(Beginning of SUPPLIED TEXT)

When a person believes something for which there is no evidence, we call that blind faith. But when someone refuses to believe what has already been demonstrated - like the competitive advantages of cdmaOne™ - that's called wearing blinders.
After years of rancorous theoretical debate, 1997 was the year CDMA was put into widespread practice. Stunned critics watched silently as the technology they once described as an attempt to "violate the laws of physics" went live in city after city, amassing millions of subscribers. IS-95 technology, now known as cdmaOne, stepped into the bright sunshine of the free market.
Certainly cdmaOne had its birthing pains. And there are still several areas in need of improvement. So when Telephony magazine set out to determine whether CDMA was living up to its promises, they had the right idea. Unfortunately, reporter Steven Titch got swept up in the very same "holy war" he professed to abhor. Instead of an objective review of cdmaOne's achievements and shortfalls, he delivered a long-winded sermon teeming with vague allegations and thinly-veiled ad hominem attacks.
Shortly after the article appeared, the author assured me his only motive had been to provide readers with a more balanced perspective. That's certainly a noble cause. But it hardly squares with the article's "Blind Faith" title, or the "Hype" caption directly under a photograph of Qualcomm CEO Irwin Jacobs, or the constant insinuation that Qualcomm lied to customers-particularly since the article failed to identify a single CDMA operator willing to corroborate the charge.
"Blind Faith" begins with what has become the most familiar allegation against CDMA: that it does not deliver the capacity promised by Qualcomm. Qualcomm stated CDMA would provide 10 to 20 times the capacity of the North American analog standard, AMPS. Yet several U.S. operators report cdmaOne delivers about 6 times AMPS' capacity.
Is there a discrepancy? Qualcomm promised 10 to 20 times AMPS' capacity just when it looked like operators were going to standardize on 8 kilobit per second (kbps) voice encoders (vocoders). But the U.S. market firmly rejected the audio quality of a competing 8 kbps digital technology so-realizing they had a big capacity advantage-U.S. CDMA operators wisely upgraded to the 13 kbps vocoder. The 6 times AMPS' capacity reported by carriers employing 13 kbps vocoders is roughly equal to 9 times AMPS at 8 kbps. In addition, Asian cdmaOne operators who stuck with 8 kbps vocoders have publicly reported achieving 9 to 10 times AMPS' capacity. While these measurements barely reach the low end of Qualcomm's promised range, we must not forget they come from the very first commercial cdmaOne networks. Not a bad start.

(End of SUPPLIED TEXT)

TASK 1: In the CDMA article, what vocoder did U.S. CDMA operators upgrade to after rejecting 8 kbps audio quality?
TASK 2: Continue the CDMA article from the point where it stops.

(Beginning of GIVEN INFORMATION)

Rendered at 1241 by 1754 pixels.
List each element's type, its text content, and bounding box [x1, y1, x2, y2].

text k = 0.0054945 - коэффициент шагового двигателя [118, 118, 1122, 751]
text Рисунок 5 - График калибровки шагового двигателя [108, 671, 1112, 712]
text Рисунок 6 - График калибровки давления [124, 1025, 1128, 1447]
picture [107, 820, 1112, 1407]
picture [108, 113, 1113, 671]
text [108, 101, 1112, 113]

(End of GIVEN INFORMATION)

EXPECTED OUTPUT 1: They upgraded to the 13 kbps vocoder.

EXPECTED OUTPUT 2:
Many of the article's allegations were based on competitors' opinions, statements taken out of context, or the author's far-fetched interpretations. A good example is the assertion that Lucent has been "quietly breaking ranks" with Qualcomm, telling customers not to expect more than 6 times AMPS' capacity. Again, this is at 13 kbps. And we must also remember Lucent and Qualcomm are competing infrastructure manufacturers. But most devastating is the fact Lucent has repeatedly told customers they can expect IS-95 CDMA systems to deliver twice as much capacity in fixed applications. Based on the original 8 kbps yardstick, that's roughly 18 times AMPS' capacity-close to the top end of what Qualcomm promised.
Next, the author charged that IS-95 networks "can be difficult to optimize amid rapid subscriber growth." It is hard to argue with that statement. It's difficult to optimize any cellular radio network amid rapid subscriber growth-not that cdmaOne operators are complaining, mind you. But according to the German GSM operator T-Mobil, who recently trialed a Motorola CDMA system, IS-95 works reasonably well using the manufacturer's default settings. Even so, it's true cdmaOne operators are just learning how to optimize their networks, and we can expect them to become more proficient as they acquire experience.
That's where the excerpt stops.